Nussbaum Honored For Social Reform
Martha Nussbaum, the Ernst Freund Distinguished Service Professor of Law and Ethics in the Law School, Philosophy Department and the Divinity School, has been awarded the 2009 A.SK prize by the Wissenschaftszentrum Berlin für Sozialforschung. The award pays tribute to social system reformers.
The A.SK honors Nussbaum’s work on the foundations of social and global justice, which she has pursued through the study of the “capabilities approach” and the Human Development and Capability Association, of which Nussbaum and Amartya Sen of Harvard University are founding presidents.
Nussbaum has been integral in the development of the “capabilities approach,” which criticizes the traditional focus on quality of life in terms of GNP per capita, which hides huge inequalities within states. Instead it focuses on people’s actual capabilities within the constraints of their societies. She has focused particularly on the relationship between poverty and gender inequality, which is the subject of her books Women and Human Development and Frontiers of Justice.
“Women, the rural poor, and other subordinated groups are usually injured by policies focused on growth alone, since they rarely control the fruits of a nation's general prosperity.” Nussbaum said. “My work on the ‘capabilities approach’ is meant to change the emphasis of the development process so that the first question asked is always, ‘What does this policy mean for the ability of people to live flourishing lives?’”

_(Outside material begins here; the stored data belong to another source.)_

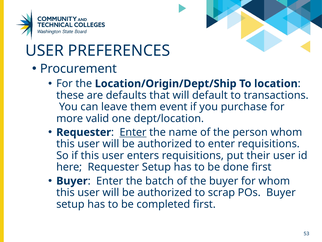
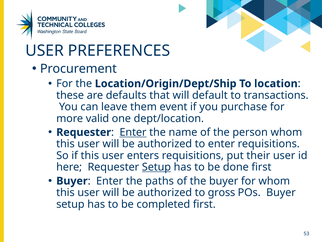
Setup at (156, 167) underline: none -> present
batch: batch -> paths
scrap: scrap -> gross
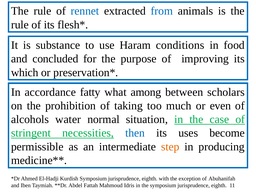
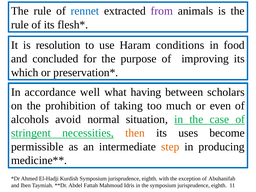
from colour: blue -> purple
substance: substance -> resolution
fatty: fatty -> well
among: among -> having
water: water -> avoid
then colour: blue -> orange
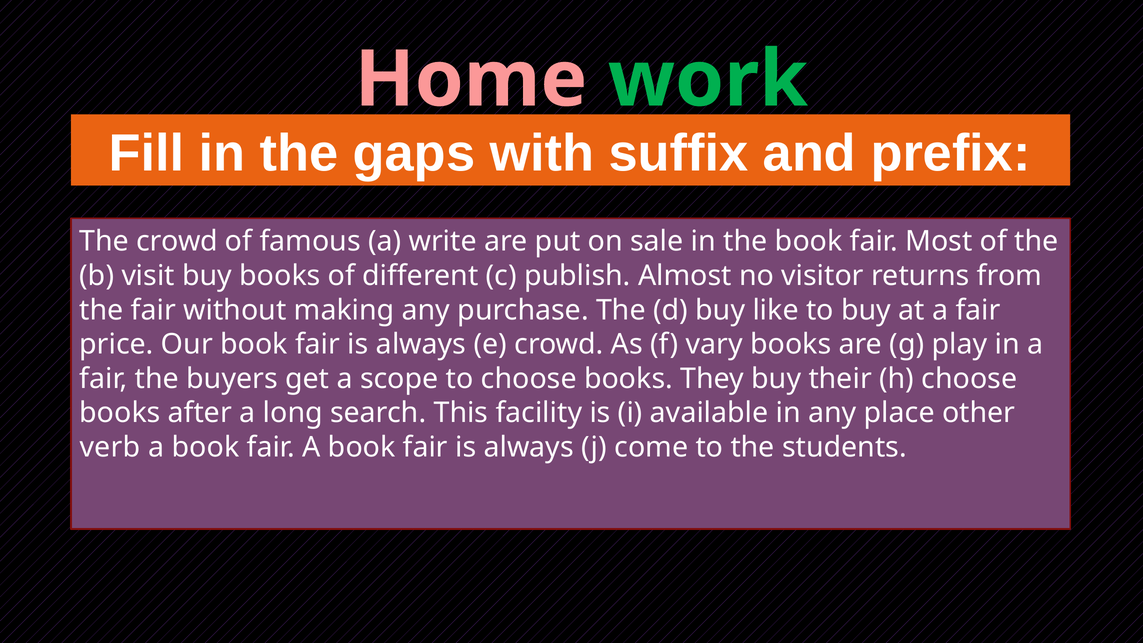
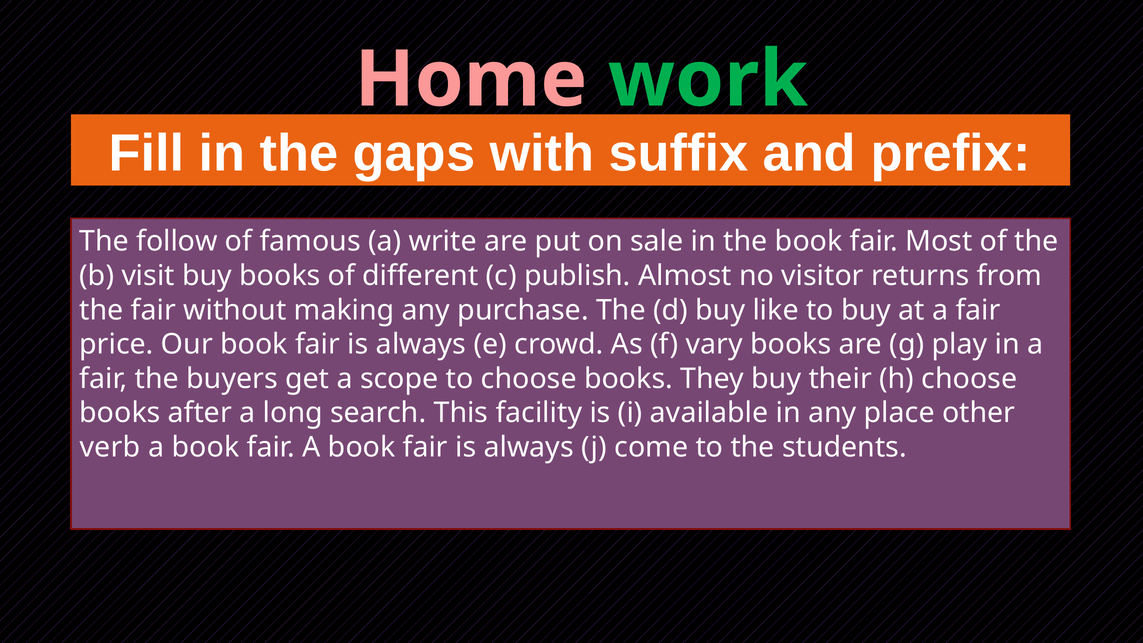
The crowd: crowd -> follow
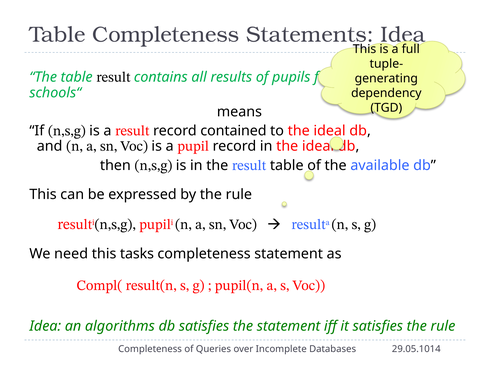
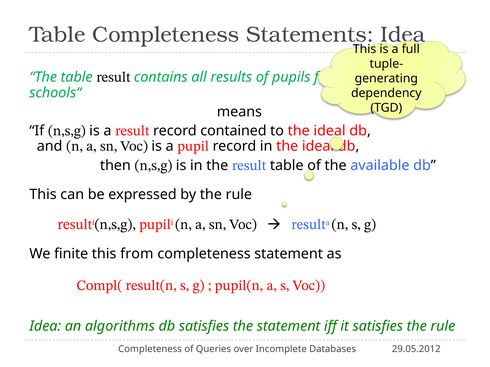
need: need -> finite
this tasks: tasks -> from
29.05.1014: 29.05.1014 -> 29.05.2012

Along with the recognition for her work, Nussbaum will receive the €100,000 award, with which the A.SK prize is endowed by Angela and Shu Kai Chan, Chinese entrepreneurs with strong ties to Germany.
“As with my Grawemeyer Award in 2002, I intend to give a substantial part of it to the University of Chicago Law School, because that is the place that has supported my work and allowed it to flourish,” said Nussbaum. “After consulting with Dean Levmore, I have decided to give it to a fund to support a new program of student summer internships in developing countries. I also plan to give significant part of it to the HDCA. After that, I will buy a few pairs of shoes.”
Nussbaum will be honored with the award at a ceremony on Feb. 17, 2009 in Berlin, after which she will give a lecture on her work at WZB.
Nussbaum is an Associate in the Classics Department and the Political Science Department, a Member of the Committee on Southern Asian Studies and a Board Member of the Human Rights Program. She is the founder and Coordinator of the Center for Comparative Constitutionalism and President of the Human Development and Capability Association.